Unlike REST GET requests which have a natural cache key (URL + query params), GraphQL typically uses POST with a JSON body — HTTP caching infrastructure (CDN, browser cache, transparent proxies) doesn't parse the JSON body to extract cache-relevant parts. Strategies: (1) Persisted Queries — client sends a query hash instead of full query, server has pre-registered maps, CDN can cache by hash. (2) Persisted queries with CDN — store the mapping at the CDN edge, so the full query never leaves the client. (3) @cache directive — Apollo Client 3's normalized cache stores query results by their entity IDs; Apollo Server's @cacheControl directive sets TTLs per field. (4) Full response caching — some setups cache the entire serialized response keyed by the query hash, but invalidation is tricky. The right answer depends on your data freshness requirements.
What's the real performance cost of GraphQL introspection?
Introspection is a recursive query over __Schema that fetches every type, field, directive, and enum value in your schema. On a schema with 500 types and 10,000 fields, an unqualified introspection query can be expensive — it traverses the full type graph. Attackers use introspection for reconnaissance (what's in your API?) before crafting attacks. Mitigations: disable introspection in production (Apollo Server's introspection: false — but tooling like Apollo Sandbox needs it), require an API key for introspection, or limit it to specific roles. For generated clients (Relay, urql), introspection runs once at build time to generate types, not at runtime.
Why do mutations return the full object?
It's a pattern, not a requirement, but it exists for a good reason: optimistic UI updates. When a client sends a mutation like `mutation { createPost(input:{title:"..."}) { id title } }`, it gets back the created object with the fields it asked for. Apollo Client can use that to update the cache immediately (optimistic update) without waiting for a server round-trip. The alternative — returning a boolean or just the ID — forces the client to refetch after mutation. The Payload type pattern (input + Payload) emerged from this: define exactly what fields the client gets back, keep mutation inputs and return types separate, and make it easy for clients to ask for precisely the data they need to update their local state.

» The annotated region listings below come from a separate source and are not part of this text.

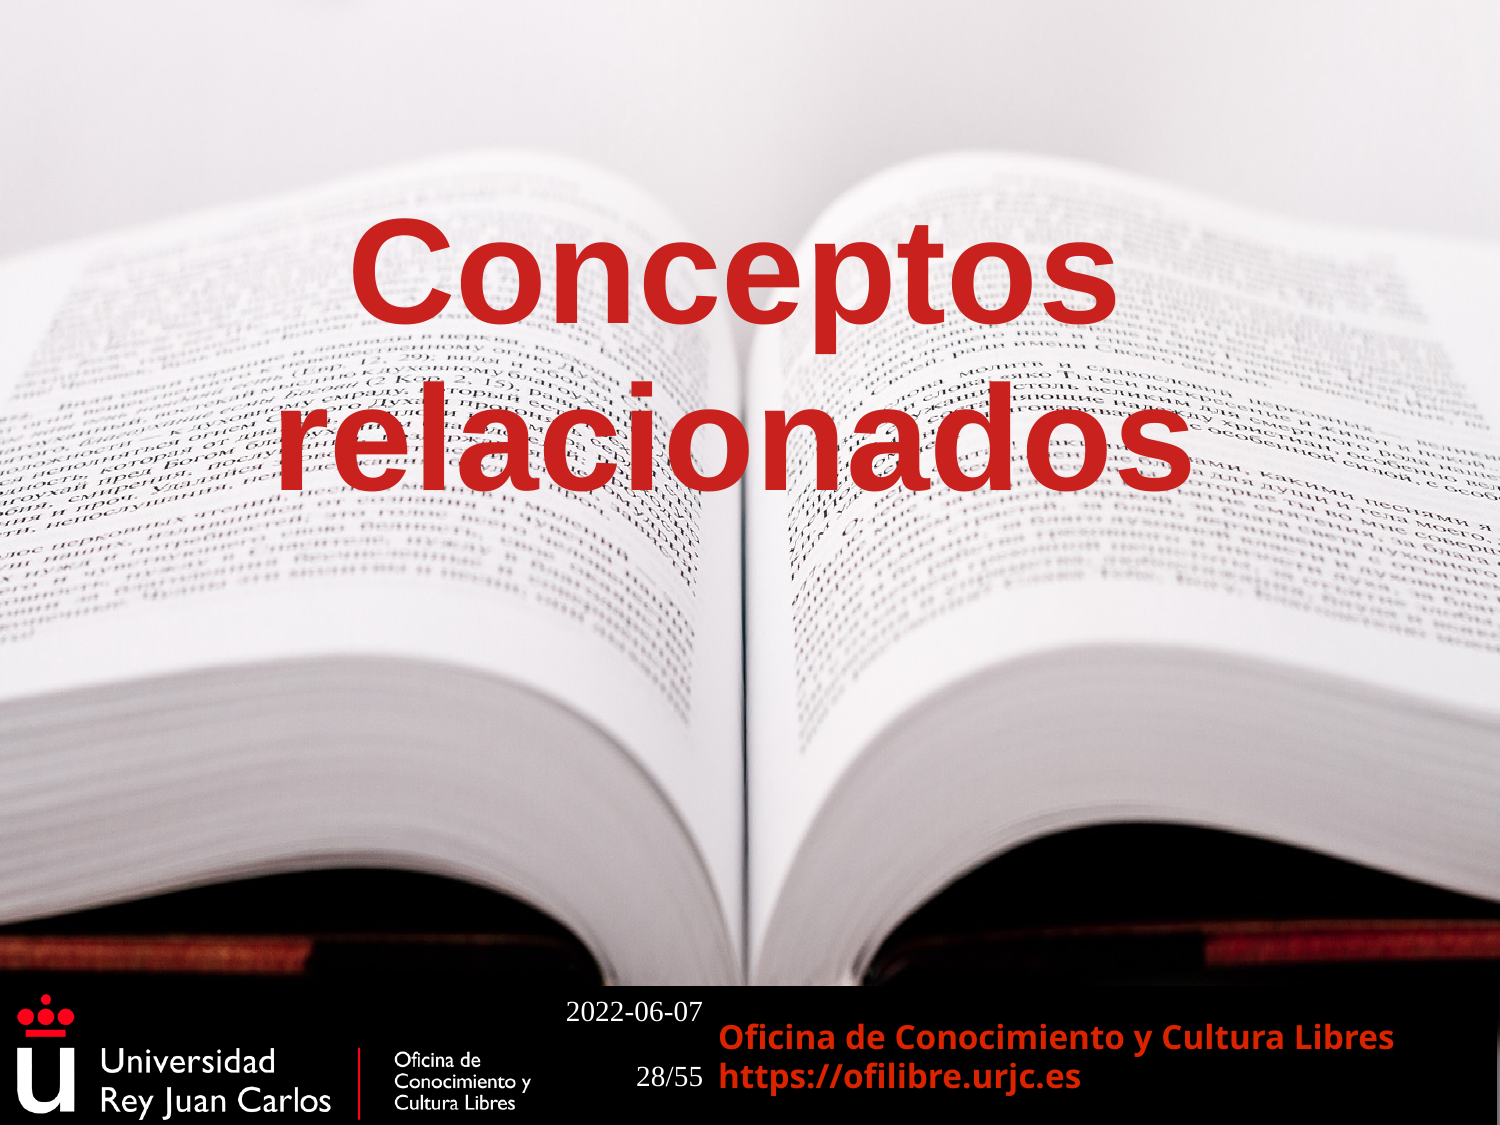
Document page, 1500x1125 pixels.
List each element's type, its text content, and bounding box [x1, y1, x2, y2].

title [75, 389, 1425, 578]
picture [0, 0, 1500, 1125]
text_box Conceptos relacionados [120, 179, 1351, 530]
picture [17, 994, 531, 1120]
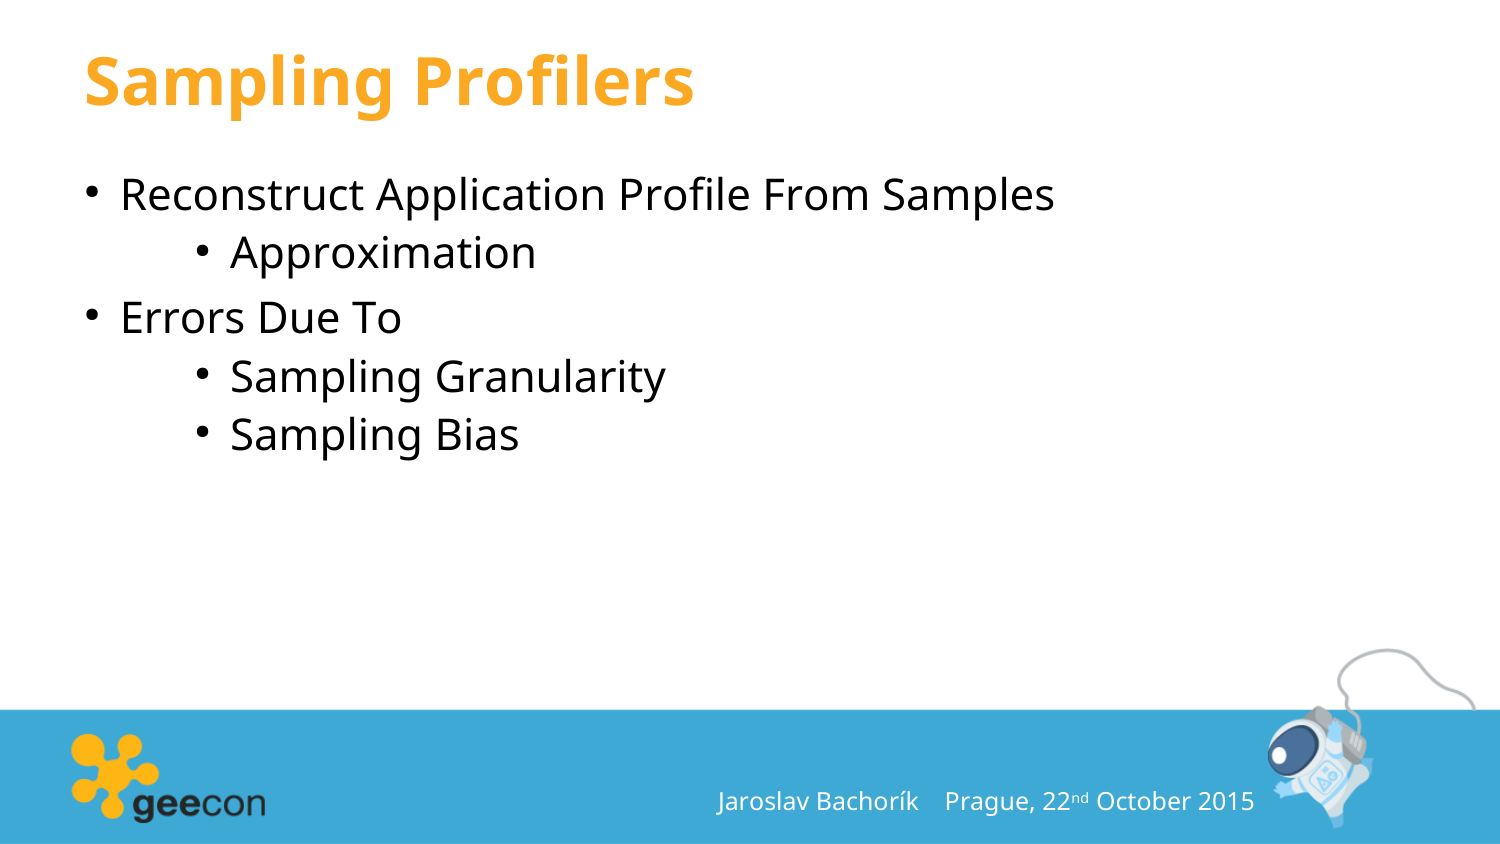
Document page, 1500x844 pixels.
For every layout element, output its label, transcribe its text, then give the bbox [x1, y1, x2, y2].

list Reconstruct Application Profile From Samples Approximation Errors Due To Sampling Granularity Sampling Bias [75, 161, 1426, 623]
title Sampling Profilers [75, 33, 1426, 161]
text_box Jaroslav Bachorík Prague, 22nd October 2015 [442, 778, 1270, 824]
picture [0, 0, 1500, 844]
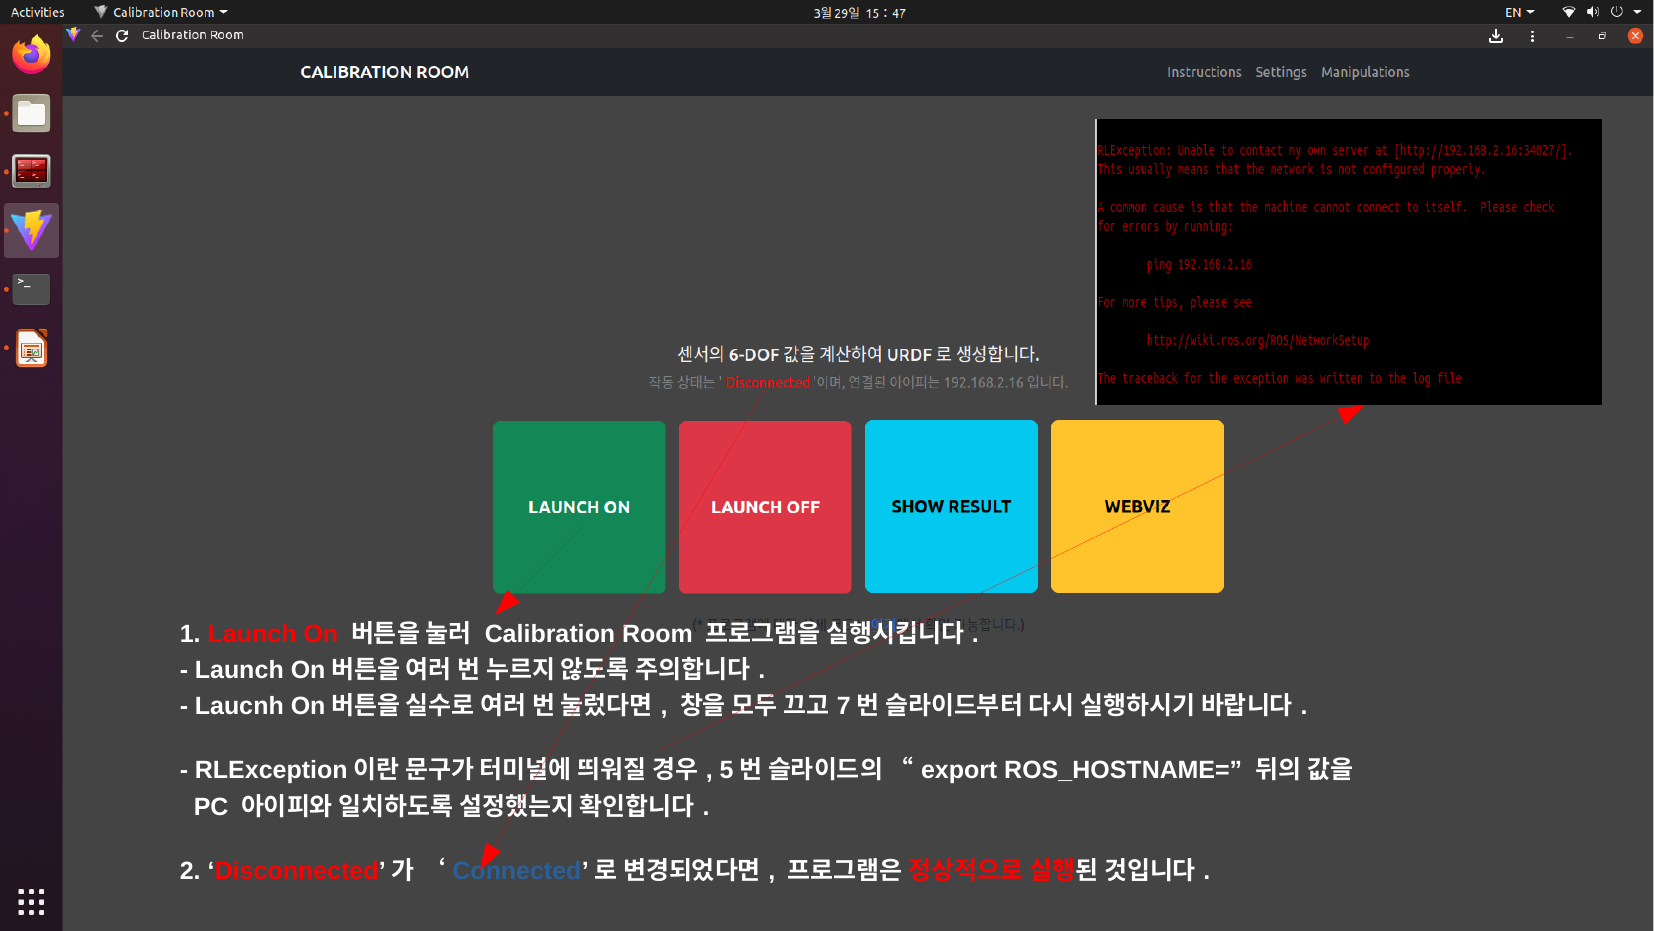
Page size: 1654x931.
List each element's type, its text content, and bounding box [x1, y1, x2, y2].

picture [0, 0, 1654, 931]
text_box 1. Launch On 버튼을 눌러 Calibration Room 프로그램을 실행시킵니다. - Launch On버튼을 여러 번 누르지 않도록 주의합니다. - Laucnh On버튼을 실수로 여러 번 눌렀다면, 창을 모두 끄고7번 슬라이드부터 다시 실행하시기 바랍니다. - RLException이란 문구가 터미널에 띄워질 경우, 5번 슬라이드의 “export ROS_HOSTNAME=” 뒤의 값을 PC 아이피와 일치하도록 설정했는지 확인합니다. 2. ‘Disconnected’가 ‘Connected’로 변경되었다면, 프로그램은 정상적으로 실행된 것입니다. [165, 660, 593, 841]
text_box 1. Launch On 버튼을 눌러 Calibration Room 프로그램을 실행시킵니다. - Launch On버튼을 여러 번 누르지 않도록 주의합니다. - Laucnh On버튼을 실수로 여러 번 눌렀다면, 창을 모두 끄고7번 슬라이드부터 다시 실행하시기 바랍니다. - RLException이란 문구가 터미널에 띄워질 경우, 5번 슬라이드의 “export ROS_HOSTNAME=” 뒤의 값을 PC 아이피와 일치하도록 설정했는지 확인합니다. 2. ‘Disconnected’가 ‘Connected’로 변경되었다면, 프로그램은 정상적으로 실행된 것입니다. [498, 660, 1396, 841]
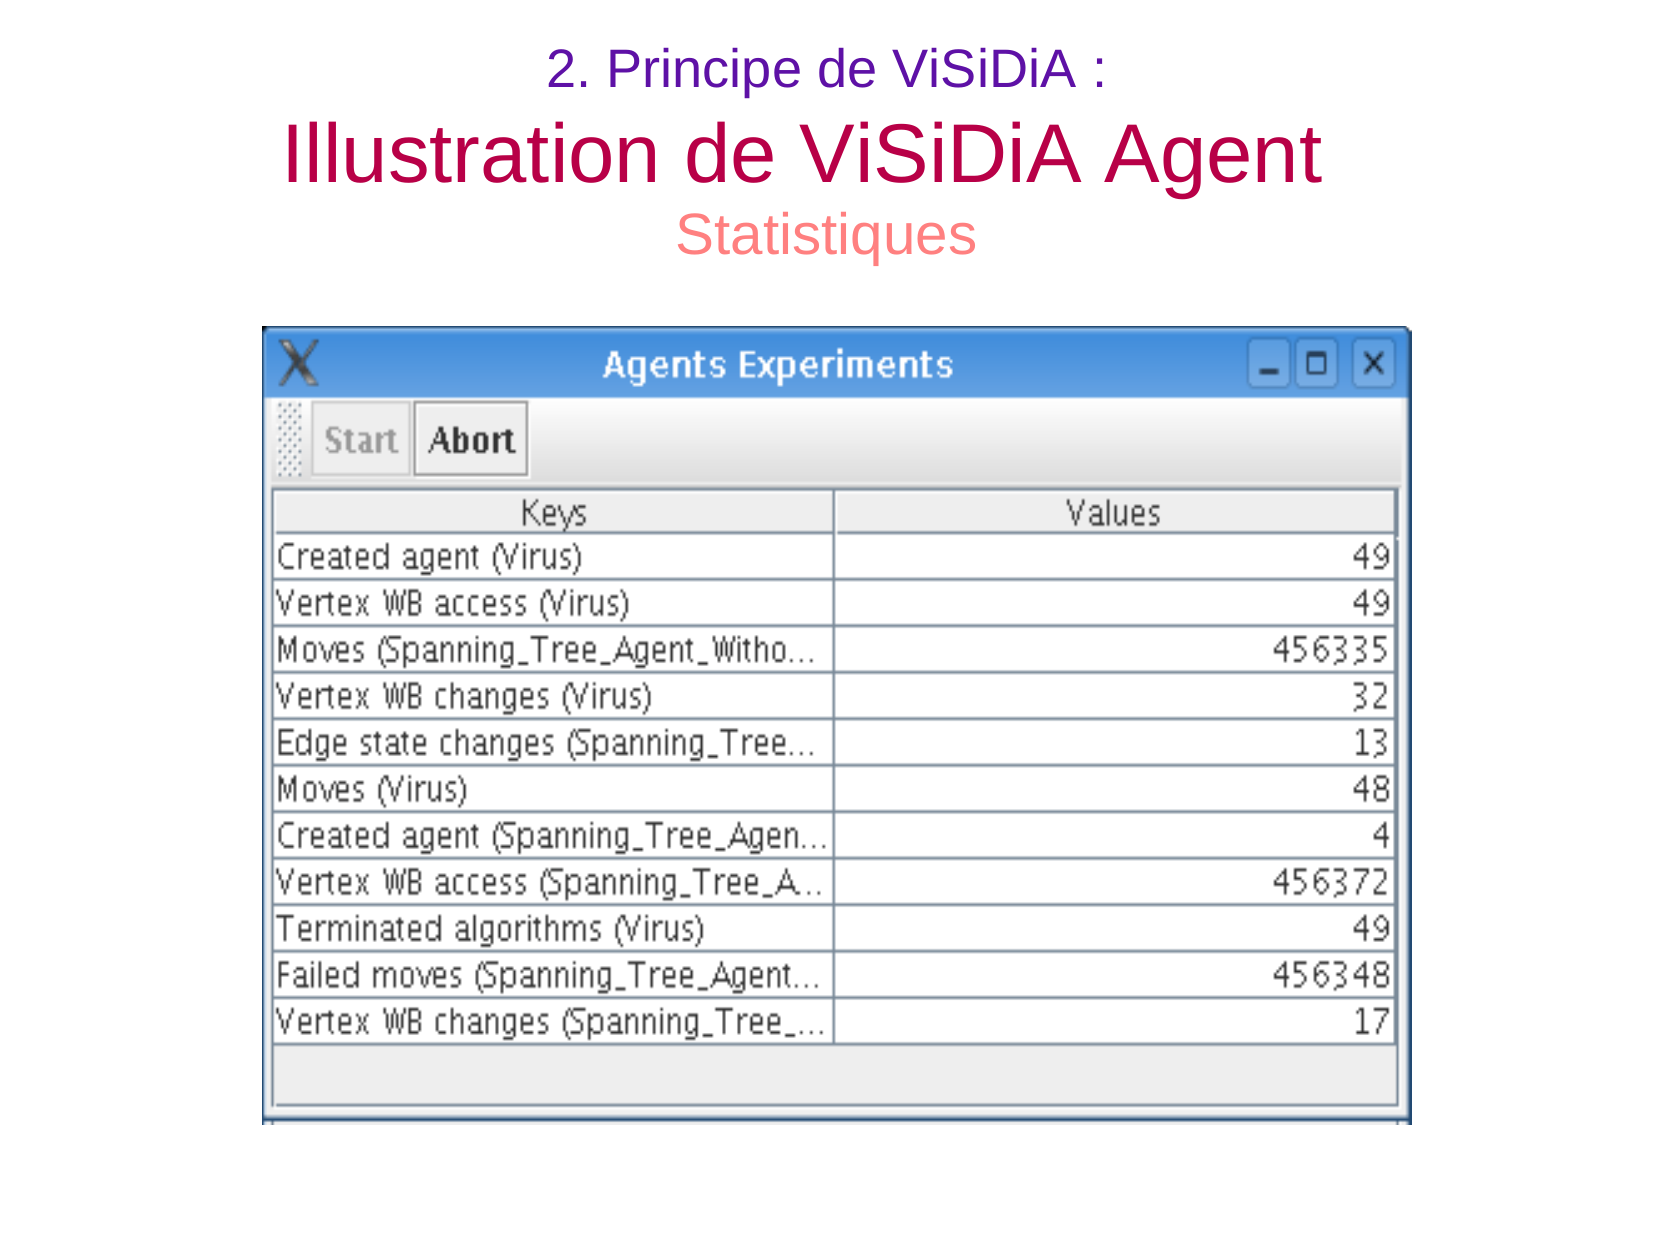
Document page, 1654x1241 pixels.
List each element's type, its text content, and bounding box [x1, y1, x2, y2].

title 2. Principe de ViSiDiA : Illustration de ViSiDiA Agent Statistiques [82, 39, 1571, 267]
picture [262, 326, 1412, 1126]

DataLoader vs field-level caching — when to use each?
DataLoader solves N+1 by batching database reads within a single request. It has a per-request lifecycle — new DataLoader instance per request, cleared between requests. Field-level caching (Apollo Client normalized cache) solves a different problem: caching across requests, entity normalization by ID, automatic cache updates after mutations. They compose: DataLoader handles server-side batching to your DB, Apollo Client's cache handles client-side entity deduplication and optimistic updates. Using only DataLoader (no client cache) means every component re-fetches on mount. Using only client cache (no DataLoader) means N+1 hits your database 100 times per request. You need both.